Book I begins in 1788 in Mexico City. Doctor Gregorio Revueltas has been sent by the King of Spain to modernize the health care of the colony as part of a plan to nip in the bud the revolution of the colonized peoples. Don Gregorio arrives in Mexico with all the racism and superiority he was taught in Spain. However, he must battle a strange plague that is decimating the country, a disease known as La Mona -- the doll -- because it leaves a corpse that resembles a rag doll. After years of working with the people of Mexico, struggling to save lives from the ravages of La Mona, he comes to love his new country and to respect her people, so much so that he rejects his fiancée and never returns home.

Book II takes place in 1980 Los Angeles. Doctor Gregorio Revueltas, young and ambitious, falls in love with the beautiful Sandra, an actress. They begin a torrid love affair that drives Sandra away from her rich, white family and propels Gregorio on a surreal, mystical and spiritual trip to understand his roots and his connection to Mexico. But soon his medical skills and training are put to the ultimate test.

Sandra, a hemophiliac, is infected with AIDS from a contaminated blood transfusion. They travel to Mexico where she receives the revered care of a curandera. The curandera tells Gregorio that Sandra suffers from La Mona, an ancient epidemic that appears and disappears, without notice or obvious reason. This part of the novel takes on a highly personal tone. Gregorio details the failure of his medical training to help Sandra and the different attitude towards death that the native people show him as they prepare him to accept Sandra's eventual demise. Book II also graphically portrays the hypocrisy and prejudice suffered by AIDS victims.

Book III takes place late in the Twenty-First Century. A confederation of California and Mexico has created Lamex, a rigidly stratified and technocratic society. Civilization has progressed, if this future can be called progress, to the point that the Earth has become a giant sewer, a dump for all of the waste and trash that we can produce. The air is deadly, the water is poison, and the garbage turns into living mounds of death and destruction that periodically attack the cities and generate plagues that kill thousands in a few hours. Doctor Gregorio Revueltas, grandson of the second Doctor Revueltas, is a physician in the official bureaucracy who is ordered to do something about the latest plague. He discovers a cure that calls on the strength and endurance of his people, the Mexicans.

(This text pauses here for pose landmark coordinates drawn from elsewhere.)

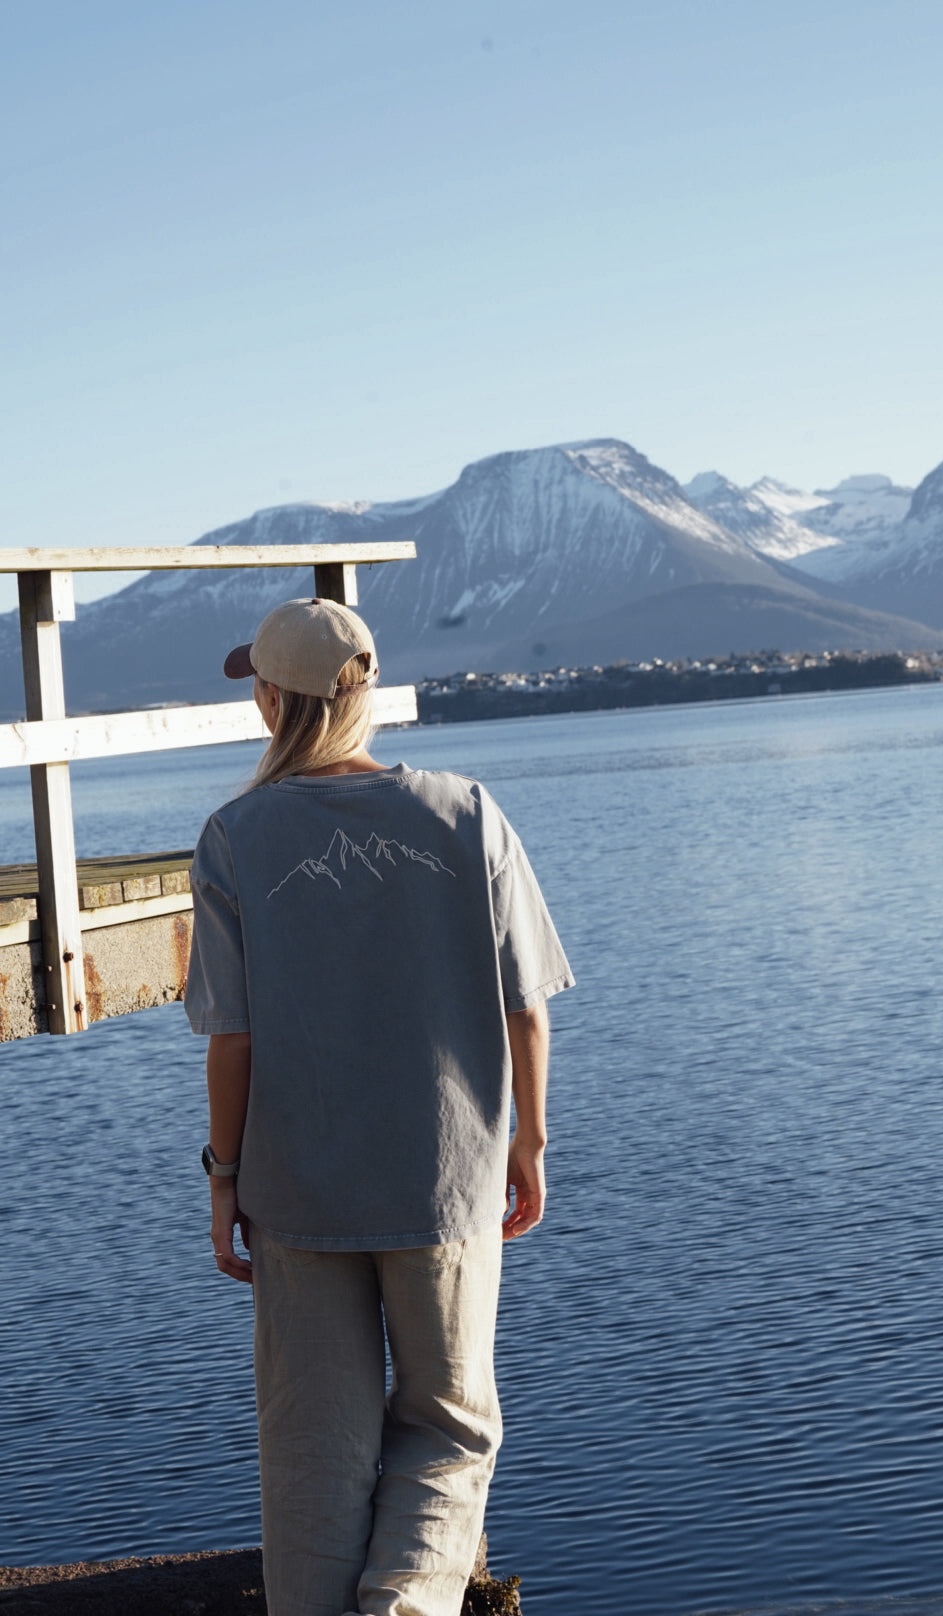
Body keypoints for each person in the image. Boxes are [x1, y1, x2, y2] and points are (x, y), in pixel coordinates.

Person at [183, 597, 574, 1616]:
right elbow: (525, 1010)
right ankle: (405, 1603)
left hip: (296, 1189)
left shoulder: (234, 836)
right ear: (363, 691)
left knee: (314, 1448)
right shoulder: (467, 809)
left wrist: (224, 1178)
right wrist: (529, 1140)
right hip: (444, 1179)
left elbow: (236, 1039)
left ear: (273, 702)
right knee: (449, 1427)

He understands that the mestizos who won over the first Doctor Gregorio and who inspired hope in the second Doctor amid the tragedy of his life, also offer the only hope for survival of the doomed civilization.

The first meeting of El Laboratorio: Thinking en Público, a Latino arts and cultural center housed within The Lab at Belmar, here in Denver, took place on June 23. Several Colorado-based writers (Tony Garcia, Sheryl Luna, Emma Pérez, Tim Hernandez, Angel Vigil, Lorna Dee Cervantes, Aaron Abeyta, Manuel Ramos) discussed a variety of topics related to Latino/a writing, while John-Michael Rivera, the Creative Director of the project, presented an ambitious and intriguing vision for El Laboratorio.

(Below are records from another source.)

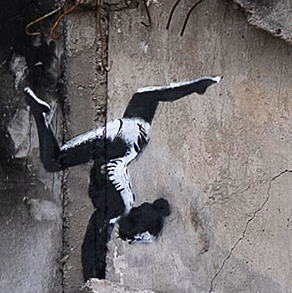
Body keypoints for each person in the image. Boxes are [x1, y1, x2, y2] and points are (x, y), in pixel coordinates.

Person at [23, 76, 219, 279]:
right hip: (117, 143)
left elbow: (148, 95)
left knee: (55, 160)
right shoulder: (117, 208)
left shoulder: (123, 199)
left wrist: (195, 86)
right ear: (140, 229)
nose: (130, 242)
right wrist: (95, 284)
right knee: (53, 161)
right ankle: (41, 115)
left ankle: (41, 114)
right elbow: (92, 246)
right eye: (137, 239)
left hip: (123, 132)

The highlight of the day was a performance by Lorna Dee Cervantes, preceded by a conversation between her and Professor Rivera. I intend to report more on this project as we move ahead with some of the plans and ideas.

Tim Hernandez will read from his 2006 American Book Award collection Skin Tax on August 4, reception at 6:00 PM, main event 6:30 PM. Angel Vigil, award-winning storyteller and children's book author may join Tim in this event.

Meanwhile, a few photos from the first meeting.

Sheryl Luna, Tim Hernandez, Angel Vigil smile about the vagaries and mysteries of the publishing world.

Tony Garcia and Emma Pérez work up a thirst.

Aaron Abeyta feelin' good about his debut novel.

Lorna Dee Cervantes makes a point.

John-Michael Rivera listens to that point. (Sorry for the "artistic" photo but I had to fix-up my sloppy camera work.)


1 comment:

Anonymous said...

Great books, thought provoking, too!

And I loved seeing and hearing more about Laboratorio...gente seems engaged and I look forward to more updates as to what will be your projects and the kind of discussions you'll have.